This book review was kindly contributed by Dr Edward Maxfield, CEO of a small charity, a Liberal Democrat councillor and co-author of 101 Ways to Win an Election. He has a lifetime interest in education policy and worked as a lobbyist for Universities UK from 2009 to 2011.

It seems like everyone right now is talking about inter-generational fairness. In the wake of a general election that turned many norms on their head, commentators and campaigners are wrestling with what lies behind the tumultuous story of UK politics over the last three years – or is it the last decade? So, it is timely that the granddaddy of the genre – Lord David Willetts – has seen the second edition of his book The Pinch launched on to the bookshelves.

Many in the higher education world will know David Willetts best for his time as Minister for Universities and Science. In that role he oversaw reform of undergraduate fees that kick-started a revolution in the funding, feel and shape of the sector.

But Willetts is more than just a former junior minister.
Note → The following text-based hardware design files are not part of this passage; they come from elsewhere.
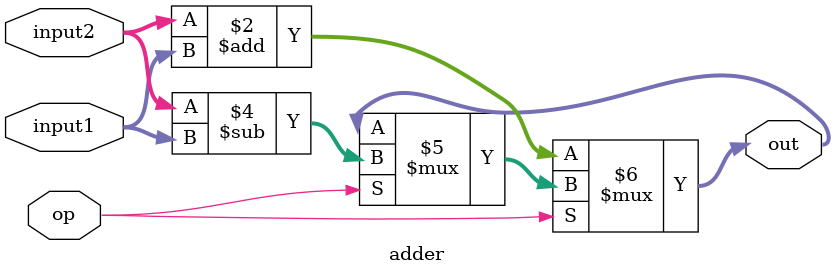
<source format=v>
module adder(
	input [39:0] input1,input2,
    input op,
    output [39:0] out
    );
		assign out = (op == 1'b0) ? (input2 + input1) : ((op == 1'b1) ? (input2 - input1) : out);
		
endmodule

</source>
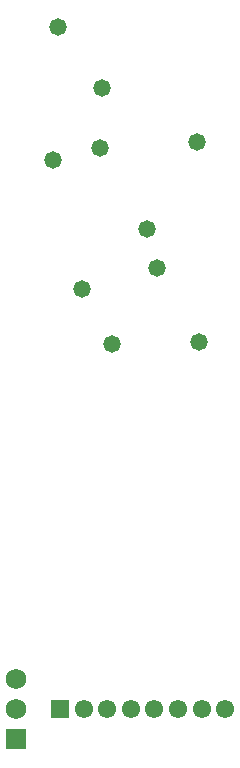
<source format=gbr>
G04*
G04 #@! TF.GenerationSoftware,Altium Limited,Altium Designer,22.11.1 (43)*
G04*
G04 Layer_Color=16711935*
%FSLAX44Y44*%
%MOMM*%
G71*
G04*
G04 #@! TF.SameCoordinates,85B5D84A-ABF2-449B-B7EE-03817192F5BC*
G04*
G04*
G04 #@! TF.FilePolarity,Negative*
G04*
G01*
G75*
%ADD44R,1.7532X1.7532*%
%ADD45C,1.7532*%
%ADD46C,1.5532*%
%ADD47R,1.5532X1.5532*%
%ADD48C,1.4732*%
D44*
X17780Y104140D02*
D03*
D45*
Y129540D02*
D03*
Y154940D02*
D03*
D46*
X194930Y129540D02*
D03*
X174930D02*
D03*
X154930D02*
D03*
X134930D02*
D03*
X114930D02*
D03*
X94930D02*
D03*
X74930D02*
D03*
D47*
X54930D02*
D03*
D48*
X90805Y655320D02*
D03*
X137440Y502920D02*
D03*
X172720Y440690D02*
D03*
X98856Y438947D02*
D03*
X73660Y485140D02*
D03*
X171072Y609932D02*
D03*
X53522Y707626D02*
D03*
X49120Y594451D02*
D03*
X128270Y535940D02*
D03*
X88900Y604880D02*
D03*
M02*

</source>
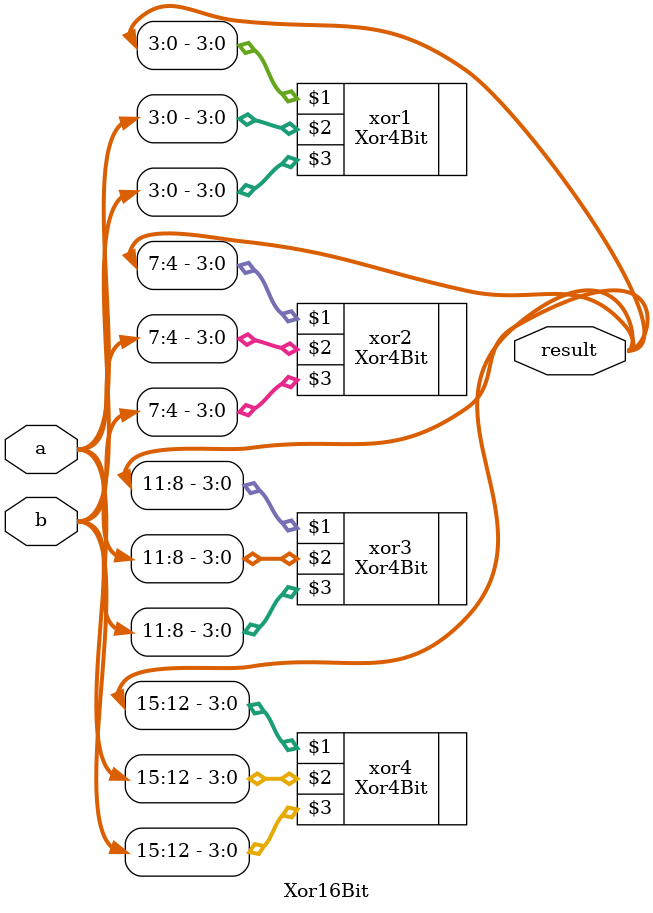
<source format=v>
module Xor16Bit(output[15:0] result,
					input[15:0] a, 
					input[15:0] b);

	Xor4Bit xor1(result[3:0], a[3:0], b[3:0]);
	Xor4Bit xor2(result[7:4], a[7:4], b[7:4]);
	Xor4Bit xor3(result[11:8], a[11:8], b[11:8]);
	Xor4Bit xor4(result[15:12], a[15:12], b[15:12]);

endmodule 
</source>
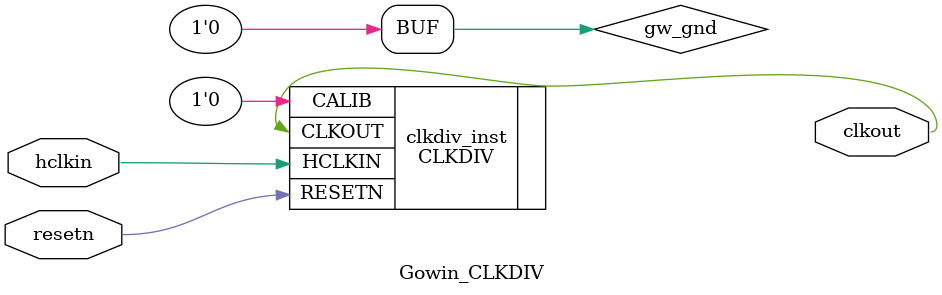
<source format=v>

module Gowin_CLKDIV (clkout, hclkin, resetn);

output clkout;
input hclkin;
input resetn;

wire gw_gnd;

assign gw_gnd = 1'b0;

CLKDIV clkdiv_inst (
    .CLKOUT(clkout),
    .HCLKIN(hclkin),
    .RESETN(resetn),
    .CALIB(gw_gnd)
);

defparam clkdiv_inst.DIV_MODE = "4";
defparam clkdiv_inst.GSREN = "false";

endmodule //Gowin_CLKDIV

</source>
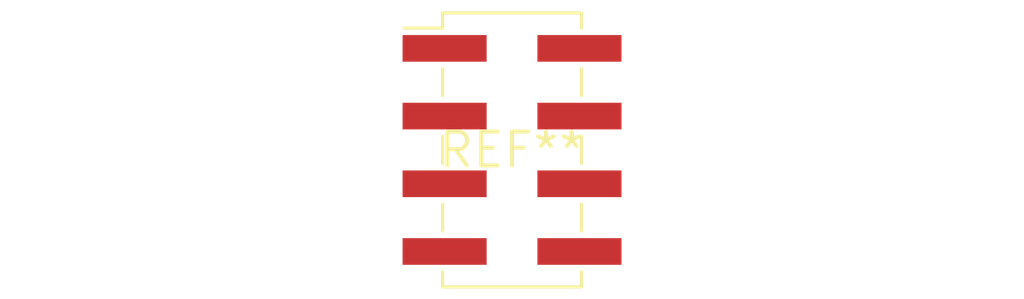
<source format=kicad_pcb>
(kicad_pcb (version 20240108) (generator pcbnew)

  (general
    (thickness 1.6)
  )

  (paper "A4")
  (layers
    (0 "F.Cu" signal)
    (31 "B.Cu" signal)
    (32 "B.Adhes" user "B.Adhesive")
    (33 "F.Adhes" user "F.Adhesive")
    (34 "B.Paste" user)
    (35 "F.Paste" user)
    (36 "B.SilkS" user "B.Silkscreen")
    (37 "F.SilkS" user "F.Silkscreen")
    (38 "B.Mask" user)
    (39 "F.Mask" user)
    (40 "Dwgs.User" user "User.Drawings")
    (41 "Cmts.User" user "User.Comments")
    (42 "Eco1.User" user "User.Eco1")
    (43 "Eco2.User" user "User.Eco2")
    (44 "Edge.Cuts" user)
    (45 "Margin" user)
    (46 "B.CrtYd" user "B.Courtyard")
    (47 "F.CrtYd" user "F.Courtyard")
    (48 "B.Fab" user)
    (49 "F.Fab" user)
    (50 "User.1" user)
    (51 "User.2" user)
    (52 "User.3" user)
    (53 "User.4" user)
    (54 "User.5" user)
    (55 "User.6" user)
    (56 "User.7" user)
    (57 "User.8" user)
    (58 "User.9" user)
  )

  (setup
    (pad_to_mask_clearance 0)
    (pcbplotparams
      (layerselection 0x00010fc_ffffffff)
      (plot_on_all_layers_selection 0x0000000_00000000)
      (disableapertmacros false)
      (usegerberextensions false)
      (usegerberattributes false)
      (usegerberadvancedattributes false)
      (creategerberjobfile false)
      (dashed_line_dash_ratio 12.000000)
      (dashed_line_gap_ratio 3.000000)
      (svgprecision 4)
      (plotframeref false)
      (viasonmask false)
      (mode 1)
      (useauxorigin false)
      (hpglpennumber 1)
      (hpglpenspeed 20)
      (hpglpendiameter 15.000000)
      (dxfpolygonmode false)
      (dxfimperialunits false)
      (dxfusepcbnewfont false)
      (psnegative false)
      (psa4output false)
      (plotreference false)
      (plotvalue false)
      (plotinvisibletext false)
      (sketchpadsonfab false)
      (subtractmaskfromsilk false)
      (outputformat 1)
      (mirror false)
      (drillshape 1)
      (scaleselection 1)
      (outputdirectory "")
    )
  )

  (net 0 "")

  (footprint "PinHeader_2x04_P2.54mm_Vertical_SMD" (layer "F.Cu") (at 0 0))

)

</source>
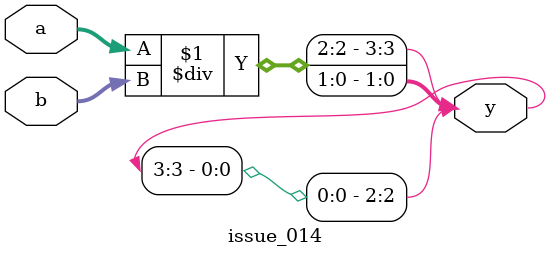
<source format=v>
module issue_014(a, b, y);
  // http://forums.xilinx.com/t5/Synthesis/Vivado-GDpGen-implementDivMod-DFNode-bool-Assertion-TBD-failed/td-p/401721
  input [1:0] a;
  input [2:0] b;
  output [3:0] y;
  // Vivado 2013.4 asserts on this test case:
  // vivado: /.../gencore/dp/GDpGenDivMod.cc:324: void GDpGen::implementDivMod(DFNode*, bool): Assertion `TBD' failed.
  assign y = $signed(a / b);
endmodule

</source>
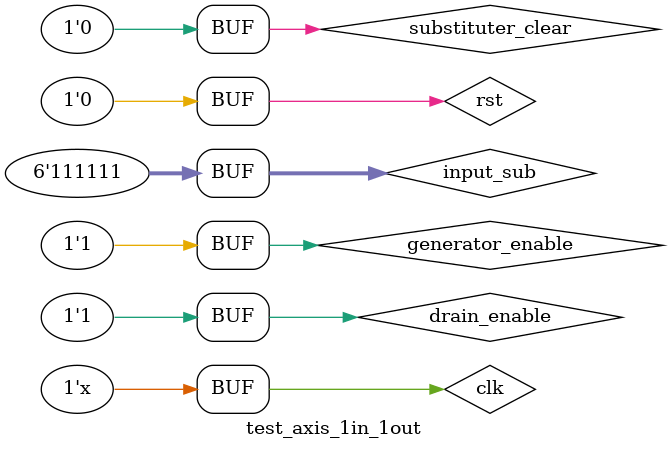
<source format=sv>
`timescale 1ns / 1ps

module test_axis_1in_1out;
	parameter PERIOD=10;
	parameter DATA_WIDTH=6;
	parameter OUT_WIDTH=7;
	parameter BLOCK_SIZE_LOG=8;
	parameter IS_SIGNED=0;
	parameter USE_ACC=0;
	parameter USE_AVG=0;
	parameter USE_REP=0;
	parameter USE_CLP=0;
	parameter USE_RED=0;
	parameter USE_SUB=0;
	parameter USE_PSM=1;
	
	//controls
	reg clk, rst;
	reg generator_enable;
	reg drain_enable;
	//inputs
	wire gen_valid, gen_ready;
	wire[DATA_WIDTH-1:0] gen_data;
	//wired outputs
	wire acc_ready;
	wire acc_valid;
	wire[OUT_WIDTH-1:0] acc_data;
	
	
	
	helper_axis_generator #(.DATA_WIDTH(DATA_WIDTH), .RANDOM(0)) GEN_0
		(
			.clk(clk), .rst(rst), .enable(generator_enable),
			.output_valid(gen_valid),
			.output_data(gen_data),
			.output_ready(gen_ready)
		);
		
	if (USE_ACC == 1) begin: gen_accumulator
		axis_accumulator #(.DATA_WIDTH(DATA_WIDTH), .ACC_COUNT_LOG(BLOCK_SIZE_LOG), .ACC_COUNT(2**BLOCK_SIZE_LOG), .IS_SIGNED(IS_SIGNED)) acc
			(
				.clk(clk), .rst(rst),
				.input_valid(gen_valid),
				.input_ready(gen_ready),
				.input_data(gen_data),
				.output_ready(acc_ready),
				.output_valid(acc_valid),
				.output_data(acc_data)
			);
	end

	if (USE_AVG == 1) begin: gen_averager
		axis_averager_pow2 #(.DATA_WIDTH(DATA_WIDTH), .ELEMENT_COUNT_LOG(BLOCK_SIZE_LOG), .IS_SIGNED(IS_SIGNED)) averager
			(
				.clk(clk), .rst(rst),
				.input_valid(gen_valid),
				.input_ready(gen_ready),
				.input_data(gen_data),
				.output_ready(acc_ready),
				.output_valid(acc_valid),
				.output_data(acc_data)
			);
	end
	
	if (USE_REP == 1) begin: gen_repeater
		axis_data_repeater #(.DATA_WIDTH(DATA_WIDTH), .NUMBER_OF_REPETITIONS(7)) repeater
			(
				.clk(clk), .rst(rst),
				.input_valid(gen_valid),
				.input_ready(gen_ready),
				.input_data(gen_data),
				.output_ready(acc_ready),
				.output_valid(acc_valid),
				.output_data(acc_data)
			);
	end

	if (USE_CLP == 1) begin: gen_clamper
		axis_interval_clamper #(.DATA_WIDTH(DATA_WIDTH), .IS_SIGNED(IS_SIGNED), .LOWER_LIMIT(256), .UPPER_LIMIT(2**14)) clamper
			(
				.clk(clk), .rst(rst),
				.input_valid(gen_valid),
				.input_ready(gen_ready),
				.input_data(gen_data),
				.output_ready(acc_ready),
				.output_valid(acc_valid),
				.output_data(acc_data)
			);
	end

	if (USE_RED == 1) begin: gen_reducer
		axis_reducer #(.DATA_WIDTH(DATA_WIDTH), .VALID_TRANSACTIONS(17), .INVALID_TRANSACTIONS(3), .START_VALID(1)) reducer
			(
				.clk(clk), .rst(rst),
				.input_valid(gen_valid),
				.input_ready(gen_ready),
				.input_data(gen_data),
				.output_ready(acc_ready),
				.output_valid(acc_valid),
				.output_data(acc_data)
			);
	end

	if (USE_PSM == 1) begin: gen_partial_sum
		axis_partial_sum #(
				.INPUT_WIDTH_LOG(DATA_WIDTH), 
				.COUNTER_WIDTH_LOG(OUT_WIDTH), 
				.RESET_VALUE(2**OUT_WIDTH-1), 
				.START_ON_RESET(0),
				.IS_ADD(0)) partial_summer
			(
				.clk(clk), .rst(rst),
				.input_valid(gen_valid),
				.input_ready(gen_ready),
				.input_data(gen_data),
				.output_ready(acc_ready),
				.output_valid(acc_valid),
				.output_data(acc_data)
			);
	end

	reg substituter_clear;
	initial begin
		substituter_clear = 0;
		#(PERIOD*128);
		substituter_clear = 1;
		#(PERIOD);
		substituter_clear = 0;
	end

	reg [DATA_WIDTH-1:0] input_sub;
	assign input_sub = {DATA_WIDTH{1'b1}};
	if (USE_SUB == 1) begin: gen_substituter
		axis_substituter #(.DATA_WIDTH(DATA_WIDTH), .INVALID_TRANSACTIONS(4)) substituter
			(
				.clk(clk), .rst(rst),
				.clear(substituter_clear),
				.input_valid(gen_valid),
				.input_ready(gen_ready),
				.input_data(gen_data),
				.input_sub(input_sub),
				.output_ready(acc_ready),
				.output_valid(acc_valid),
				.output_data(acc_data)
			);
	end
		
	helper_axis_drain #(.DATA_WIDTH(OUT_WIDTH)) DRAIN
		(
			.clk(clk), .rst(rst), .enable(drain_enable),
			.input_valid(acc_valid),
			.input_ready(acc_ready),
			.input_data(acc_data)
		);
	
	
	always #(PERIOD/2) clk = ~clk;

	
	initial begin
		clk = 1;
		rst = 1;
		generator_enable = 0;
		drain_enable = 0;
		
		#(PERIOD)
		#(PERIOD/2);
		rst = 0;
		generator_enable = 1;
		
		#(PERIOD*10);
		drain_enable = 1;
		
		#(PERIOD*10);
		generator_enable = 0;
		
		#(PERIOD*10);
		generator_enable = 1;
	end

    
endmodule
</source>
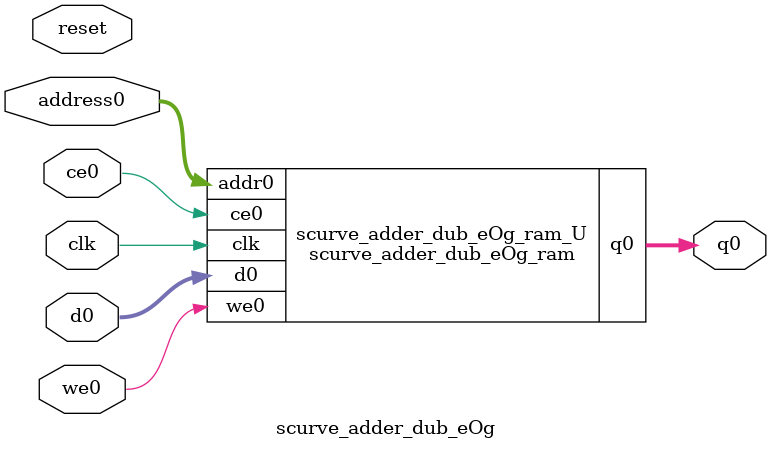
<source format=v>

`timescale 1 ns / 1 ps
module scurve_adder_dub_eOg_ram (addr0, ce0, d0, we0, q0,  clk);

parameter DWIDTH = 5;
parameter AWIDTH = 5;
parameter MEM_SIZE = 32;

input[AWIDTH-1:0] addr0;
input ce0;
input[DWIDTH-1:0] d0;
input we0;
output reg[DWIDTH-1:0] q0;
input clk;

(* ram_style = "distributed" *)reg [DWIDTH-1:0] ram[0:MEM_SIZE-1];




always @(posedge clk)  
begin 
    if (ce0) 
    begin
        if (we0) 
        begin 
            ram[addr0] <= d0; 
            q0 <= d0;
        end 
        else 
            q0 <= ram[addr0];
    end
end


endmodule


`timescale 1 ns / 1 ps
module scurve_adder_dub_eOg(
    reset,
    clk,
    address0,
    ce0,
    we0,
    d0,
    q0);

parameter DataWidth = 32'd5;
parameter AddressRange = 32'd32;
parameter AddressWidth = 32'd5;
input reset;
input clk;
input[AddressWidth - 1:0] address0;
input ce0;
input we0;
input[DataWidth - 1:0] d0;
output[DataWidth - 1:0] q0;



scurve_adder_dub_eOg_ram scurve_adder_dub_eOg_ram_U(
    .clk( clk ),
    .addr0( address0 ),
    .ce0( ce0 ),
    .d0( d0 ),
    .we0( we0 ),
    .q0( q0 ));

endmodule


</source>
Christened ‘Two Brains’ long before he took on his government role, he is one of a rare breed: a deep-thinking politician. The first edition of The Pinch, published in 2010, asked some important questions. The author claims the new edition is substantially updated with new research and data. That is true, although Willetts is also keen to use it to distance himself from the beasting of ‘#OKBoomers’ that has become a trend on social media. And to wave the banner for his own higher education policy.

Self-justification aside then, does the updated The Pinch remain relevant for post-Brexit Britain?

Willetts starts with a broad historical sweep that roots specifically English society in values of trust, freely drawn contracts, an active central state and small nuclear families. It is an unmistakeably conservative prospectus that has echoes of Oakeshott. It sounded relevant in 2010 as the Conservative Party came to power after 13 years of New Labour. It sounds relevant now as the Conservatives return to government with a secure majority and a new leader. A leader who seems to have a firm concept of his own politics and values but an impish determination not to let on to the public what those politics are. Disruption works for a while in any institution but sooner or later the storming has to stop and the forming has to start. Willetts’ civic conservativism potentially offers one banner around which the new generation of leaders might start to gather.

Willetts retains his core point about the current generation of young people being locked out of social progress by property prices and stagnant wages. But he reinforces it with newly relevant worries about the long-term impact of climate change. He points also to the widespread loss of trust in civic institutions (not just the state but the Third Sector too).

He highlights the corrosive danger of unfettered individualism which dissipates empathy and undermines the reciprocity that underpins an effective free, but also social market. He quotes research showing that we devote more time than ever to our children while paying a reducing amount of attention to our teens when it comes to public policy. Creating little princes and princesses that we cast out into an increasingly unstable world to fend for themselves.

He casts a critical eye at educational institutions. No one can doubt his passionate interest in higher education. The fundamental notion that universities are powerful economic engines remains at the core of his thinking:

In a modern market economy we are part of intricate networks of specialised labour. We depend on many other people delivering goods and services: it matters to us that they should be suited to their jobs and do them well. We cannot expect to be a successful dynamic economy if we waste talent.

But with social mobility stagnating Willetts claims the education system has become part of the problem when it should be at the centre of the solution. By making every good job dependent on a degree we risk closing off routes to progress for those who have different aptitudes even while we accelerate the progress of those who do fit the university mould.

The book is an interesting and valuable read. It is accessibly written and packed with nuggets of research that are stitched together in a cohesive whole. But The Pinch still lacks bite in one important respect. When Willetts looks to fix the future, his solutions are surprisingly tame. His three big ideas for rebalancing the state are to moderate increases in pensions, find a new way of funding social care and to pay more tax to fund the NHS.

Perhaps it is his innate conservatism, or the wearying experience of decades spent at the policy coalface, that produced such mundane proposals but I was hoping for something bigger. Something more ambitious and society-shaping that would reflect the breadth of his analysis. Perhaps we will have to wait for Gen Z to find its own solutions; to heal the rift between the Boomers and their children that David Willetts is anxious not to stoke. Time will tell and I am strangely optimistic that they will. This book may well help them find their way.